▶ WHAT YOU SHOULD DO
Reproduce the data below word for word, leaving out the pictures.

....................

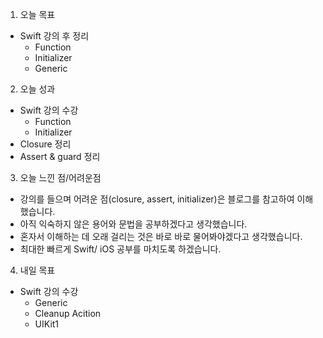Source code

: 
1. 오늘 목표
- Swift 강의 후 정리
    - Function
    - Initializer
    - Generic

2. 오늘 성과
- Swift 강의 수강
    - Function
    - Initializer
- Closure 정리
- Assert & guard 정리

3. 오늘 느낀 점/어려운점
- 강의를 들으며 어려운 점(closure, assert, initializer)은 블로그를 참고하여 이해했습니다. 
- 아직 익숙하지 않은 용어와 문법을 공부하겠다고 생각했습니다.
- 혼자서 이해하는 데 오래 걸리는 것은 바로 바로 물어봐야겠다고 생각했습니다.
- 최대한 빠르게 Swift/ iOS 공부를 마치도록 하겠습니다.

4. 내일 목표
- Swift 강의 수강
    - Generic
    - Cleanup Acition
    - UIKit1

....................

▶ THE COMPLETED TASK
Source code

: 
1. 오늘 목표
- Swift 강의 후 정리
    - Function
    - Initializer
    - Generic

2. 오늘 성과
- Swift 강의 수강
    - Function
    - Initializer
- Closure 정리
- Assert & guard 정리

3. 오늘 느낀 점/어려운점
- 강의를 들으며 어려운 점(closure, assert, initializer)은 블로그를 참고하여 이해했습니다. 
- 아직 익숙하지 않은 용어와 문법을 공부하겠다고 생각했습니다.
- 혼자서 이해하는 데 오래 걸리는 것은 바로 바로 물어봐야겠다고 생각했습니다.
- 최대한 빠르게 Swift/ iOS 공부를 마치도록 하겠습니다.

4. 내일 목표
- Swift 강의 수강
    - Generic
    - Cleanup Acition
    - UIKit1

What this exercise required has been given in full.